Мари-Луиз задумчиво ворошила совком угли в камине.

— Но не лучше ли выходить замуж по любви, оставляя себе хоть какой-то шанс на счастье, вместо того чтобы позволять родителям распоряжаться собой как собственностью? По-моему, это прогресс. А вы хотели бы вернуться к тем дням? Тогда было лучше, чем теперь? Я знаю, каким был бы мой выбор, по крайней мере, с точки зрения женщины.

— Романтическая любовь? Шампанское! Как можно не отдать ей предпочтения? Особенно когда вы в ее власти. Моя проблема в том, что я вижу, как она недолговечна. Подобно шампанскому, пузырьки любовной эйфории улетучиваются, а сам напиток зачастую становится приторным или даже кислым. В итоге два человека ума не могут приложить, как они до такого докатились.

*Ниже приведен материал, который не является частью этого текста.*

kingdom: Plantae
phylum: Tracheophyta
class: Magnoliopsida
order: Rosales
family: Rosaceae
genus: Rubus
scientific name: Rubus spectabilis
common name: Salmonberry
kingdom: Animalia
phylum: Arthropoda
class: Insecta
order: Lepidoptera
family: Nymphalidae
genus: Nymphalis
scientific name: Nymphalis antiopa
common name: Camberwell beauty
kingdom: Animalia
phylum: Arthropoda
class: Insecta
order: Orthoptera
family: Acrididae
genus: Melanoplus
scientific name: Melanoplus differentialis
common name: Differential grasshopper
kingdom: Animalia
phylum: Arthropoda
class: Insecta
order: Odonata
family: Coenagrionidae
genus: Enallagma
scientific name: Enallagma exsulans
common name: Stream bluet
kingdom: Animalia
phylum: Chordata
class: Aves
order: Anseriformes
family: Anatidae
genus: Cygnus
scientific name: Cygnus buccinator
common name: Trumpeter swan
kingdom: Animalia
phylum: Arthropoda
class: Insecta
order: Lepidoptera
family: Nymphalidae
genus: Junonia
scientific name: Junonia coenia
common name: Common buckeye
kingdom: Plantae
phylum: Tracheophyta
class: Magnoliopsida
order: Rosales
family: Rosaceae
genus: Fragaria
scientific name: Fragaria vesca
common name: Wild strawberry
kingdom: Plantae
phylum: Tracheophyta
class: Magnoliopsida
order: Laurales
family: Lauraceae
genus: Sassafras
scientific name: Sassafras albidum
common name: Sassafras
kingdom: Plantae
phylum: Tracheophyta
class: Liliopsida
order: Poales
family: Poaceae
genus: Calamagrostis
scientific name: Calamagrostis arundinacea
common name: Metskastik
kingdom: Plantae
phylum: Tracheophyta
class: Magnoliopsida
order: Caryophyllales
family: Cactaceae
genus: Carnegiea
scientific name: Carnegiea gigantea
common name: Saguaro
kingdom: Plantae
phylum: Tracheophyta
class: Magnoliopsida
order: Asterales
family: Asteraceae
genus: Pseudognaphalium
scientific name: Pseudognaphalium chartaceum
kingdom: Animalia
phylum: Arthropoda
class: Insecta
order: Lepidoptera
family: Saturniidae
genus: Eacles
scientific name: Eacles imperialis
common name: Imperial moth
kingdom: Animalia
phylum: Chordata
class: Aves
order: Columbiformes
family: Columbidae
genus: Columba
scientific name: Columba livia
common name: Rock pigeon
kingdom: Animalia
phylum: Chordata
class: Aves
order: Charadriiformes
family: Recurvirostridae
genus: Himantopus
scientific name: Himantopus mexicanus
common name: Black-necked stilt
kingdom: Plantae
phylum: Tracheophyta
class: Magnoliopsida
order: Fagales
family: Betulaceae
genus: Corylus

Это опьянение — чудесное, незабываемое, судьбоносное, но оно не длится вечно. Возможно, есть другой, лучший путь, когда два человека, прожившие вместе всю жизнь, не спрашивают друг у друга: «Ты все еще без ума от меня?» — а задаются вопросами: «По-прежнему ли я тебе интересен?» и «Делаем ли мы друг друга сильнее и лучше?» Если бы я дожил до такого, то был бы самым счастливым человеком на свете.

Отложив совок, Мари-Луиз принялась обдумывать эту новую, задевающую за живое мысль.

— Как красиво!

Она бросила взгляд на лейтенанта, и он заметил блеск в ее глазах. Мари-Луиз смущенно отвернулась. Они молчали и смотрели на огонь, насыщаясь теплом. Тишина не тяготила их, но укутывала ватным одеялом, и каждый был доволен уже тем, что просто делит это пространство с другим.

Им не хотелось покидать этот завороженный мир, не хотелось нарушать волшебство.